- **LISTED RECORDS**:
== == ==
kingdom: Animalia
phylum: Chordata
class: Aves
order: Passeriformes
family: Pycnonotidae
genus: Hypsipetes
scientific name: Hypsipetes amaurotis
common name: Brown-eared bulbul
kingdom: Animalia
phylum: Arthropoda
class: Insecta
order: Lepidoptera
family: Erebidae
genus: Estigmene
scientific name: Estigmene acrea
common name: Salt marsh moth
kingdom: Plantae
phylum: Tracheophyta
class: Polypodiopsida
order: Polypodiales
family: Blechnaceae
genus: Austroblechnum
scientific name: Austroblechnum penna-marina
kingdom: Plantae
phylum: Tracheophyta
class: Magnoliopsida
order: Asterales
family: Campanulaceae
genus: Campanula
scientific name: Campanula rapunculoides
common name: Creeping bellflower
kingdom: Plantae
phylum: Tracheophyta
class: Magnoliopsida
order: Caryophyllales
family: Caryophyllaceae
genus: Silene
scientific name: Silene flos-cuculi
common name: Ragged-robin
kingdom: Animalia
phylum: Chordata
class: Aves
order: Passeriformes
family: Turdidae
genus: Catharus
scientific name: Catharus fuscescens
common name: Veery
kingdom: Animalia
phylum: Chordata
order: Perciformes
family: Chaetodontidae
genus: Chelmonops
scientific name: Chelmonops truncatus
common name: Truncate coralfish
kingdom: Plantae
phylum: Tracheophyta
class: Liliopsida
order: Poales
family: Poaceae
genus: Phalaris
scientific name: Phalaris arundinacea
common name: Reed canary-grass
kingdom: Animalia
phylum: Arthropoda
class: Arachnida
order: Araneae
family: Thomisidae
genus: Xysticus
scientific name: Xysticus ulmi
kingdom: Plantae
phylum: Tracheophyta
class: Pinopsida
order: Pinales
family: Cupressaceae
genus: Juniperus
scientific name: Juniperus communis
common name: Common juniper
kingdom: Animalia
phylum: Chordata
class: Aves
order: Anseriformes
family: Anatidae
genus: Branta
== == ==
- **STATED GOAL**:
Format each line of the records above as a Markdown table with two columns, Row for the row number and Line for the line itself. Omit any blank lines.

- **EXERCISE ANSWER**:
| Row | Line |
|---|---|
| 1 | kingdom: Animalia |
| 2 | phylum: Chordata |
| 3 | class: Aves |
| 4 | order: Passeriformes |
| 5 | family: Pycnonotidae |
| 6 | genus: Hypsipetes |
| 7 | scientific name: Hypsipetes amaurotis |
| 8 | common name: Brown-eared bulbul |
| 9 | kingdom: Animalia |
| 10 | phylum: Arthropoda |
| 11 | class: Insecta |
| 12 | order: Lepidoptera |
| 13 | family: Erebidae |
| 14 | genus: Estigmene |
| 15 | scientific name: Estigmene acrea |
| 16 | common name: Salt marsh moth |
| 17 | kingdom: Plantae |
| 18 | phylum: Tracheophyta |
| 19 | class: Polypodiopsida |
| 20 | order: Polypodiales |
| 21 | family: Blechnaceae |
| 22 | genus: Austroblechnum |
| 23 | scientific name: Austroblechnum penna-marina |
| 24 | kingdom: Plantae |
| 25 | phylum: Tracheophyta |
| 26 | class: Magnoliopsida |
| 27 | order: Asterales |
| 28 | family: Campanulaceae |
| 29 | genus: Campanula |
| 30 | scientific name: Campanula rapunculoides |
| 31 | common name: Creeping bellflower |
| 32 | kingdom: Plantae |
| 33 | phylum: Tracheophyta |
| 34 | class: Magnoliopsida |
| 35 | order: Caryophyllales |
| 36 | family: Caryophyllaceae |
| 37 | genus: Silene |
| 38 | scientific name: Silene flos-cuculi |
| 39 | common name: Ragged-robin |
| 40 | kingdom: Animalia |
| 41 | phylum: Chordata |
| 42 | class: Aves |
| 43 | order: Passeriformes |
| 44 | family: Turdidae |
| 45 | genus: Catharus |
| 46 | scientific name: Catharus fuscescens |
| 47 | common name: Veery |
| 48 | kingdom: Animalia |
| 49 | phylum: Chordata |
| 50 | order: Perciformes |
| 51 | family: Chaetodontidae |
| 52 | genus: Chelmonops |
| 53 | scientific name: Chelmonops truncatus |
| 54 | common name: Truncate coralfish |
| 55 | kingdom: Plantae |
| 56 | phylum: Tracheophyta |
| 57 | class: Liliopsida |
| 58 | order: Poales |
| 59 | family: Poaceae |
| 60 | genus: Phalaris |
| 61 | scientific name: Phalaris arundinacea |
| 62 | common name: Reed canary-grass |
| 63 | kingdom: Animalia |
| 64 | phylum: Arthropoda |
| 65 | class: Arachnida |
| 66 | order: Araneae |
| 67 | family: Thomisidae |
| 68 | genus: Xysticus |
| 69 | scientific name: Xysticus ulmi |
| 70 | kingdom: Plantae |
| 71 | phylum: Tracheophyta |
| 72 | class: Pinopsida |
| 73 | order: Pinales |
| 74 | family: Cupressaceae |
| 75 | genus: Juniperus |
| 76 | scientific name: Juniperus communis |
| 77 | common name: Common juniper |
| 78 | kingdom: Animalia |
| 79 | phylum: Chordata |
| 80 | class: Aves |
| 81 | order: Anseriformes |
| 82 | family: Anatidae |
| 83 | genus: Branta |